In the results of the soil tank experiment compared with the simulation test, the power consumption of the simulation test is 26.1 Kw and the average power consumption of the soil trough test is 27.8 Kw under the optimal combination of operating effects (forward speed 1.5 m/s, tool speed 340 r/min, tool bending angle 8°). Under the parameter combination with the lowest power consumption (forward speed of 1 m/s, tool speed of 260 r/min, tool bending angle of 0°), the power consumption of the simulation test is 13.7 Kw, and that of the soil tank test is 14.02 Kw, the power consumption value of the two groups of experiments increased by 7% and 3% compared with the simulation experiment, the average tillage depth of soil tank test under the combination of parameters with the best operational effect is 15.02 cm, and the average tillage depth of soil tank test under the combination of parameters with the lowest power consumption is 14.28 cm, the plowing depth of the operation was reduced. This was because, in the soil tank experiment, the tool was subjected to more resistance in the process of operation, while under the ideal conditions of the simulation, the resistance was a fixed value. In the simulation experiment, the tool could not achieve up-and-down movement, and the plowing depth was stabilized at 15 cm. The simulation was able to basically reflect the operation process of vertical rotary tillage. The two sets of soil trough experiments showed that when the tool bending angle is 0°, the forward speed is 1 m/s, and the tool speed is 260 r/min, the soil crushing rate is 75.2%; when the tool bending angle is 8°, the forward speed is 1.5 m/s, and the tool speed is 340 r/min, the soil crushing rate is 80.8%, the soil crushing effect has obvious improvement effect. The test indicators refer to ISO 4254-5:2018(E), for the micro cultivator working in the orchard, the soil crushing rate should be more than 70%, and the tillage depth should be more than 10 cm. The vertical rotary cultivator designed in this paper all met the agronomic tillage requirements.

4. Conclusions

In order to improve the operation effect of the vertical rototiller, a rototiller–soil model was established using the discrete element method; the soil breaking, tool torque, and power consumption during its operation were analyzed, and soil tank tests were conducted for verification.

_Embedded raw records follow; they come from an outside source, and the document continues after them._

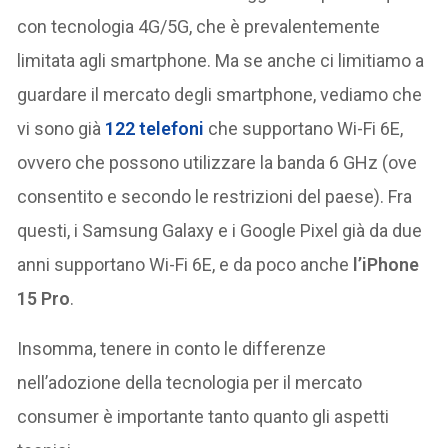
con tecnologia 4G/5G, che è prevalentemente
limitata agli smartphone. Ma se anche ci limitiamo a
guardare il mercato degli smartphone, vediamo che
vi sono già
122 telefoni
che supportano Wi-Fi 6E,
ovvero che possono utilizzare la banda 6 GHz (ove
consentito e secondo le restrizioni del paese). Fra
questi, i Samsung Galaxy e i Google Pixel già da due
anni supportano Wi-Fi 6E, e da poco anche
l’iPhone
15 Pro
.
Insomma, tenere in conto le differenze
nell’adozione della tecnologia per il mercato
consumer è importante tanto quanto gli aspetti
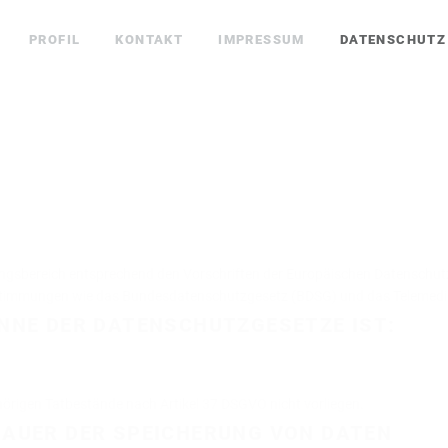
PROFIL
KONTAKT
IMPRESSUM
DATENSCHUTZ
ungsbereich entsprechend den Vorschriften der Europäischen Datensch
estimmungen wie das Bundesdatenschutzgesetz (BDSG) und das Telemedi
NNE DER DATENSCHUTZGESETZE IST:
ehörigen Tatbestände nach Artikel 37 DSGVO nicht vorliegen.
DAUER DER SPEICHERUNG VON DATEN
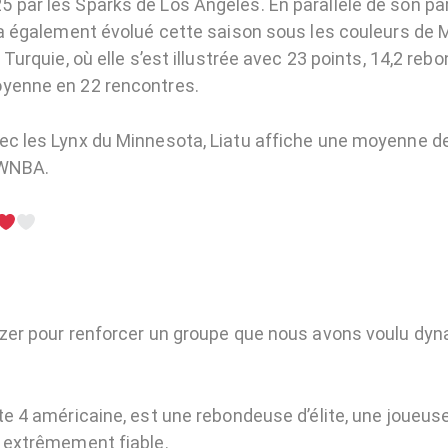
 par les Sparks de Los Angeles. En parallèle de son pa
e a également évolué cette saison sous les couleurs de 
n Turquie, où elle s’est illustrée avec 23 points, 14,2 re
yenne en 22 rencontres.
ec les Lynx du Minnesota, Liatu affiche une moyenne de
 WNBA.
izer pour renforcer un groupe que nous avons voulu dy
ste 4 américaine, est une rebondeuse d’élite, une joueus
e extrêmement fiable.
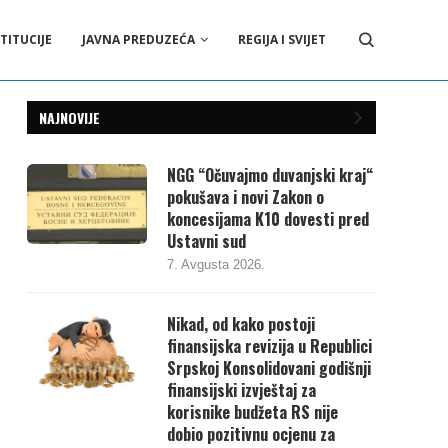
TITUCIJE
JAVNA PREDUZEĆA
REGIJA I SVIJET
NAJNOVIJE
NGG “Očuvajmo duvanjski kraj“
pokušava i novi Zakon o
koncesijama K10 dovesti pred
Ustavni sud
7. Avgusta 2026.
Nikad, od kako postoji
finansijska revizija u Republici
Srpskoj Konsolidovani godišnji
finansijski izvještaj za
korisnike budžeta RS nije
dobio pozitivnu ocjenu za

• Simulation results show that the distribution of vertical rotary tillage knives has a significant effect on the operating effect; the operating effect of four knives was increased by up to 10.6% under the same conditions for soil crushing due to doubling the number of knives, but the power consumption was increased by 13.8%. The operating effect of the vertical rotary tillage machine was negatively related to the forward speed of the knives and positively related to the rotation speed of the knives; increasing the contact area between the knives and the soil improved the crushing effect on the soil. Increasing the contact area between the tool and the soil to improve the crushing effect on the soil by increasing the bending angle of the tool also improved the crushing effect on the soil.
• With the forward speed of the tool, tool speed, and tool bending angle as three factors, and the torque, power consumption, and soil crushing effect of the vertical rotary tillage knife as the test indexes, orthogonal tests were conducted and the best operating and structural parameters were determined via extreme difference analysis: forward speed, 1.5 m·s⁻¹; tool speed, 340 r·min⁻¹; and tool bending angle, 8°.
• The soil tank test showed that the average tillage depth of vertical rotary tiller operation under the optimal parameter combination was 15.02 cm and the average soil breaking rate was 80.8%, which meets agronomic tillage requirements; the actual measured power consumption was 7% higher than the simulated value, which is close, verifying the validity of the simulation results and laying the foundation for subsequent research on and optimization of the whole machine.

In this study, we mainly analyzed the effects of the operating parameters of the rotary tiller, the number of tools installed, and the bending angle of the tools on the operating effect, and conducted a soil groove verification test, providing a reference for future optimization research on the micro vertical rotary tiller.